* EXTRACTED DATA *
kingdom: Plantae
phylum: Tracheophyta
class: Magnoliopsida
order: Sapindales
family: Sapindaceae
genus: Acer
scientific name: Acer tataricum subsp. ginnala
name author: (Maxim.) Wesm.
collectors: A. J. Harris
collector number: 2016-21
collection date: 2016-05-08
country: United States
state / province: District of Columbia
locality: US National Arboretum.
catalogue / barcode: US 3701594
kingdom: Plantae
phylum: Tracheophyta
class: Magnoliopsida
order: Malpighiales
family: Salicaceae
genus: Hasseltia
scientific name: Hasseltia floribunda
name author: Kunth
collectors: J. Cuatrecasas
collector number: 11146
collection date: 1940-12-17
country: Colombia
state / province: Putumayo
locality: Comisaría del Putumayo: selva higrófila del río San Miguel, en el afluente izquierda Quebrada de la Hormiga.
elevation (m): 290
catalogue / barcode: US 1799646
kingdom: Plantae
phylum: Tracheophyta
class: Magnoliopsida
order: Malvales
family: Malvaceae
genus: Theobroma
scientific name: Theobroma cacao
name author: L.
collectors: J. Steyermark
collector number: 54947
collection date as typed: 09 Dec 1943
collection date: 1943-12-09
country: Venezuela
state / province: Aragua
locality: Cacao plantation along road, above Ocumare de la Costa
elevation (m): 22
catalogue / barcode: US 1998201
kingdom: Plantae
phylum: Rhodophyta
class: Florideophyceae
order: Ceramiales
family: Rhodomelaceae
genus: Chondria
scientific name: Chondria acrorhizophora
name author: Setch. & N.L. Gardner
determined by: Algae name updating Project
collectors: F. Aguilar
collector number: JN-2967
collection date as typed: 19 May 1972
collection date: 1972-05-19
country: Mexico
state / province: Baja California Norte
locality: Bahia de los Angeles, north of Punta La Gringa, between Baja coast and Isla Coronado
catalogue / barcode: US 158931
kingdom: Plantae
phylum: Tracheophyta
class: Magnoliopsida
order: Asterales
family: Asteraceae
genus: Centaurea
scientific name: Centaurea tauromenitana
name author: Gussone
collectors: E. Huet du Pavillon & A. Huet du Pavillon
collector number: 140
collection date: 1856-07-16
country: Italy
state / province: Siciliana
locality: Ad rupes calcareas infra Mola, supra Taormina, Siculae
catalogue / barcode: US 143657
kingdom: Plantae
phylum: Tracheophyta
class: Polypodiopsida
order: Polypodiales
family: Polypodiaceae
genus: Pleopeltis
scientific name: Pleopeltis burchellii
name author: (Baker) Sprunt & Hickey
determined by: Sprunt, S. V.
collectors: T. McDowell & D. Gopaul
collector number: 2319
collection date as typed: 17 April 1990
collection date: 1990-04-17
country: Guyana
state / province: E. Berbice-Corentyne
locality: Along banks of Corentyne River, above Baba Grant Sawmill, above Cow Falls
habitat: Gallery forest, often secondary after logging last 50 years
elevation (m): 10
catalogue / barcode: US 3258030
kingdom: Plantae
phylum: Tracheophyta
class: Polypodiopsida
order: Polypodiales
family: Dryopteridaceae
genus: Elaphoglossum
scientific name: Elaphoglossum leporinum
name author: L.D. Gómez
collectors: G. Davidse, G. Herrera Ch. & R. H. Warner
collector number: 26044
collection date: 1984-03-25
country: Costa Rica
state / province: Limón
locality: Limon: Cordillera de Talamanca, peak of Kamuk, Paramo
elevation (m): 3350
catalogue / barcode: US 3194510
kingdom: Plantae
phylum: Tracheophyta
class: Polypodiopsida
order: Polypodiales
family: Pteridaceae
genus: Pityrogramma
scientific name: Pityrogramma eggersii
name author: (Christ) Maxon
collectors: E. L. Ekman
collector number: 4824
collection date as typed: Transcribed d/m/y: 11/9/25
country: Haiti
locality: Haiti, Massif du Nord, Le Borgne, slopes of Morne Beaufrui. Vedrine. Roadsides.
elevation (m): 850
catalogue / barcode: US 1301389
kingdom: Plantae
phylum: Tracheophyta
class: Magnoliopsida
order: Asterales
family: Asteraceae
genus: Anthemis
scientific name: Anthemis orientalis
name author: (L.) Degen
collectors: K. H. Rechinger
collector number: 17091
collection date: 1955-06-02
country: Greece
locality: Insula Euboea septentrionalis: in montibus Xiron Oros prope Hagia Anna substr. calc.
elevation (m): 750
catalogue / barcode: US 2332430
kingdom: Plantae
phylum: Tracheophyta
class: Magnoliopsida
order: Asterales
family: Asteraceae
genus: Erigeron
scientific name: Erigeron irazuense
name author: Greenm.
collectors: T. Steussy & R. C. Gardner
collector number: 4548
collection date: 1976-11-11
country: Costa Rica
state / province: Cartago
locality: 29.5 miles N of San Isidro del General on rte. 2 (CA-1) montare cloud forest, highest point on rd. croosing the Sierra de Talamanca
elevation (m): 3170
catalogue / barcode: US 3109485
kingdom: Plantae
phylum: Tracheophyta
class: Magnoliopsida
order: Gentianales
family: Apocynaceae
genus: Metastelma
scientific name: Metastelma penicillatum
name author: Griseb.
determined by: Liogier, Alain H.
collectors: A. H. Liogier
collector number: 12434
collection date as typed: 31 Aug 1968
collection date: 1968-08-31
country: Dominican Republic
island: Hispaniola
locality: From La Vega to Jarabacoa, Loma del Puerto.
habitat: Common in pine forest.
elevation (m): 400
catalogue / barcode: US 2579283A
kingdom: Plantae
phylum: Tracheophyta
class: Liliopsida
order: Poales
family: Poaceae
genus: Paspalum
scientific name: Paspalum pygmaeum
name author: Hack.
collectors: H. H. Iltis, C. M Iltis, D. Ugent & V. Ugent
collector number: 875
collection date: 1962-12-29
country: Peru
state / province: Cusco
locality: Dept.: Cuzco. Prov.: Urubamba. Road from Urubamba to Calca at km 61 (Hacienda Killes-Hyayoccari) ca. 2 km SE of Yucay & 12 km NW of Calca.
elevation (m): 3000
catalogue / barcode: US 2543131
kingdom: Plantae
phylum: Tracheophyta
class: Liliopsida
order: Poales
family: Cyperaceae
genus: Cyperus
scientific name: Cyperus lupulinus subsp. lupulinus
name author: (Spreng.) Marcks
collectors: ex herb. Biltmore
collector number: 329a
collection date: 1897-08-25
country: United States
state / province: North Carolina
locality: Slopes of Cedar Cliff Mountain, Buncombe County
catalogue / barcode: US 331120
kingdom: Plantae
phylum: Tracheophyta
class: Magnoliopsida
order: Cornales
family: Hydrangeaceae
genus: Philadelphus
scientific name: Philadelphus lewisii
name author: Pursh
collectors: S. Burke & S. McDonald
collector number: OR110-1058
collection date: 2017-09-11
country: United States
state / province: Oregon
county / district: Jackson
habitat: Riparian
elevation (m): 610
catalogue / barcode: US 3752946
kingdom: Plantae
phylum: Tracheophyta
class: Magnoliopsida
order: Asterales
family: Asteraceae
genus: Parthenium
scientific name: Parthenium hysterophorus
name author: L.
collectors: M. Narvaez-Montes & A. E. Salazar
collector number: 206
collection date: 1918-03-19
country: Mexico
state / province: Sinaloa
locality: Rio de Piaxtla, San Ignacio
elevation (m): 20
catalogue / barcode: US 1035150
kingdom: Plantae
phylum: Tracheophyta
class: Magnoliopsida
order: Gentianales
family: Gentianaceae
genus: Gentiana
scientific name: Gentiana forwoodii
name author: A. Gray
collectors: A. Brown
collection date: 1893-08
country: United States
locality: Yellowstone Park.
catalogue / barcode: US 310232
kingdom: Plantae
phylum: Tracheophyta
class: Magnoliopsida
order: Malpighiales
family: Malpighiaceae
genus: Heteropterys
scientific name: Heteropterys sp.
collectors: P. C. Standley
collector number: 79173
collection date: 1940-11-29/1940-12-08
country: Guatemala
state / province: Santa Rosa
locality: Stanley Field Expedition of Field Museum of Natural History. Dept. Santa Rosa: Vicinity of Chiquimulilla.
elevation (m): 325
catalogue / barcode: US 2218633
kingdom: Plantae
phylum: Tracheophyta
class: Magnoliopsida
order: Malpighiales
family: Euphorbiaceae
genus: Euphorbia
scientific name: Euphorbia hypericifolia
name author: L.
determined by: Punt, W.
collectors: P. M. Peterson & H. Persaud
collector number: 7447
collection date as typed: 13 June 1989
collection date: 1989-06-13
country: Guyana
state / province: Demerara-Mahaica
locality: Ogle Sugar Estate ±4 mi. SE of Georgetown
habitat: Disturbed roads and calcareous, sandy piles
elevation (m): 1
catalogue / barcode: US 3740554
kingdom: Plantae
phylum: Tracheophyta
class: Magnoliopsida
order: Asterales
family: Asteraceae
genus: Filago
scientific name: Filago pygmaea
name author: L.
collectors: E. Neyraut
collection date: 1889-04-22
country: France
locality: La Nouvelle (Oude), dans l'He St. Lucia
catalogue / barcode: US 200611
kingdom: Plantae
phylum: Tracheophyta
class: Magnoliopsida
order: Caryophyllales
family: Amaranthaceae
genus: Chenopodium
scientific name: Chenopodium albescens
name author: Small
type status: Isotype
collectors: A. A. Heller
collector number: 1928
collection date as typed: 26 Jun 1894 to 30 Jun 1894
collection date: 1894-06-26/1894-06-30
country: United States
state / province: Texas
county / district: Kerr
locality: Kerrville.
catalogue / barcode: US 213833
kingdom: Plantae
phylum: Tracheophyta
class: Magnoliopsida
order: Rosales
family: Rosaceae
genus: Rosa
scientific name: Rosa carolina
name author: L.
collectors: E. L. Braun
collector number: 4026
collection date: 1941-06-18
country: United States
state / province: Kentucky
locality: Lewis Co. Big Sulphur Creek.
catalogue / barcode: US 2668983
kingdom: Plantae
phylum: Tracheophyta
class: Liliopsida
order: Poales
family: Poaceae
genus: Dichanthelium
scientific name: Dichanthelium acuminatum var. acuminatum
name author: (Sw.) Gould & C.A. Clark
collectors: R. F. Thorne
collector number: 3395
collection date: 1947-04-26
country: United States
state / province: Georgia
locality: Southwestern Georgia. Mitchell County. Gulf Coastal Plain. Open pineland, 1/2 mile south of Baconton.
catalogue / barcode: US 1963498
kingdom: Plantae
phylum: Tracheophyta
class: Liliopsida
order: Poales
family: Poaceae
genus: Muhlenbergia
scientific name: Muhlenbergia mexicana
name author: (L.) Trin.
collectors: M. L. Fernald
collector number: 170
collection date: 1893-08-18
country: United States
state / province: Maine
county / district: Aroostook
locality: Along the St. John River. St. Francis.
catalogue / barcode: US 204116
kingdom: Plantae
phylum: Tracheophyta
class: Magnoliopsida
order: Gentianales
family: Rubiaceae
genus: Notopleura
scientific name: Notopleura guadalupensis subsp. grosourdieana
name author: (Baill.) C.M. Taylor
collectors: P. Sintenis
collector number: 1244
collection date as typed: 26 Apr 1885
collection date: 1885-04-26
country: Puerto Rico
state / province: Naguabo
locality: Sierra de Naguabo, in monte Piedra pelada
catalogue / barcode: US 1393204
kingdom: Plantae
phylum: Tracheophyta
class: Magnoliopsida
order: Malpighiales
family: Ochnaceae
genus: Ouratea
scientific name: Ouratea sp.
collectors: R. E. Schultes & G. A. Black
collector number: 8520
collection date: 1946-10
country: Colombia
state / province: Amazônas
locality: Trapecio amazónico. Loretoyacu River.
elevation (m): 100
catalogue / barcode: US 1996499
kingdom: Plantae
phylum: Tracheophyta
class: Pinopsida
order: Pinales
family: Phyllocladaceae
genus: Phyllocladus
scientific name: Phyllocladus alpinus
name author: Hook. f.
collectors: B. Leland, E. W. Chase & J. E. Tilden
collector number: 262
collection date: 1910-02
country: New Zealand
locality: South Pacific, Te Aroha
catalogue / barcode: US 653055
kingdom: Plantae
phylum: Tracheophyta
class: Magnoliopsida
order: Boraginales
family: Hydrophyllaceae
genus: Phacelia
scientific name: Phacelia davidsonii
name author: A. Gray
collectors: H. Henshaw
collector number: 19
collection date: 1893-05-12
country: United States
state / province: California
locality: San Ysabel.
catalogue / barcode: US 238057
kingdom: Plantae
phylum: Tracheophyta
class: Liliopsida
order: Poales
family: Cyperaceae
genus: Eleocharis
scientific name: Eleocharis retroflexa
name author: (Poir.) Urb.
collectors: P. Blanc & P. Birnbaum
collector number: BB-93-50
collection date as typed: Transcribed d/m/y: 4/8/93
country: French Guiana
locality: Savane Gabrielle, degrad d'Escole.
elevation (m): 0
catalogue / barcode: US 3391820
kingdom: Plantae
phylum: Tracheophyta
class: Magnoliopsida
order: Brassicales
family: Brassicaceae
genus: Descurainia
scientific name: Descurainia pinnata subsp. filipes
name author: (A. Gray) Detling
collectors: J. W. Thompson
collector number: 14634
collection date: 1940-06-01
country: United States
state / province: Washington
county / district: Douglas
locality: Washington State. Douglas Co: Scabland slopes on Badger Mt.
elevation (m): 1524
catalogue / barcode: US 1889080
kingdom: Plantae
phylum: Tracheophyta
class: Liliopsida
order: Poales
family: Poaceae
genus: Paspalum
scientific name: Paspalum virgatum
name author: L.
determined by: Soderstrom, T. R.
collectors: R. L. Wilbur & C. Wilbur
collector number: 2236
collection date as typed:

* DIRECTION *
Rewrite the lines of the records above as a numbered list, starting with the line that contains "locality: From La" and going on through the line that contains "locality: Yellowstone Park.", and leave out any blank lines.

* EXERCISE ANSWER *
1. locality: From La Vega to Jarabacoa, Loma del Puerto.
2. habitat: Common in pine forest.
3. elevation (m): 400
4. catalogue / barcode: US 2579283A
5. kingdom: Plantae
6. phylum: Tracheophyta
7. class: Liliopsida
8. order: Poales
9. family: Poaceae
10. genus: Paspalum
11. scientific name: Paspalum pygmaeum
12. name author: Hack.
13. collectors: H. H. Iltis, C. M Iltis, D. Ugent & V. Ugent
14. collector number: 875
15. collection date: 1962-12-29
16. country: Peru
17. state / province: Cusco
18. locality: Dept.: Cuzco. Prov.: Urubamba. Road from Urubamba to Calca at km 61 (Hacienda Killes-Hyayoccari) ca. 2 km SE of Yucay & 12 km NW of Calca.
19. elevation (m): 3000
20. catalogue / barcode: US 2543131
21. kingdom: Plantae
22. phylum: Tracheophyta
23. class: Liliopsida
24. order: Poales
25. family: Cyperaceae
26. genus: Cyperus
27. scientific name: Cyperus lupulinus subsp. lupulinus
28. name author: (Spreng.) Marcks
29. collectors: ex herb. Biltmore
30. collector number: 329a
31. collection date: 1897-08-25
32. country: United States
33. state / province: North Carolina
34. locality: Slopes of Cedar Cliff Mountain, Buncombe County
35. catalogue / barcode: US 331120
36. kingdom: Plantae
37. phylum: Tracheophyta
38. class: Magnoliopsida
39. order: Cornales
40. family: Hydrangeaceae
41. genus: Philadelphus
42. scientific name: Philadelphus lewisii
43. name author: Pursh
44. collectors: S. Burke & S. McDonald
45. collector number: OR110-1058
46. collection date: 2017-09-11
47. country: United States
48. state / province: Oregon
49. county / district: Jackson
50. habitat: Riparian
51. elevation (m): 610
52. catalogue / barcode: US 3752946
53. kingdom: Plantae
54. phylum: Tracheophyta
55. class: Magnoliopsida
56. order: Asterales
57. family: Asteraceae
58. genus: Parthenium
59. scientific name: Parthenium hysterophorus
60. name author: L.
61. collectors: M. Narvaez-Montes & A. E. Salazar
62. collector number: 206
63. collection date: 1918-03-19
64. country: Mexico
65. state / province: Sinaloa
66. locality: Rio de Piaxtla, San Ignacio
67. elevation (m): 20
68. catalogue / barcode: US 1035150
69. kingdom: Plantae
70. phylum: Tracheophyta
71. class: Magnoliopsida
72. order: Gentianales
73. family: Gentianaceae
74. genus: Gentiana
75. scientific name: Gentiana forwoodii
76. name author: A. Gray
77. collectors: A. Brown
78. collection date: 1893-08
79. country: United States
80. locality: Yellowstone Park.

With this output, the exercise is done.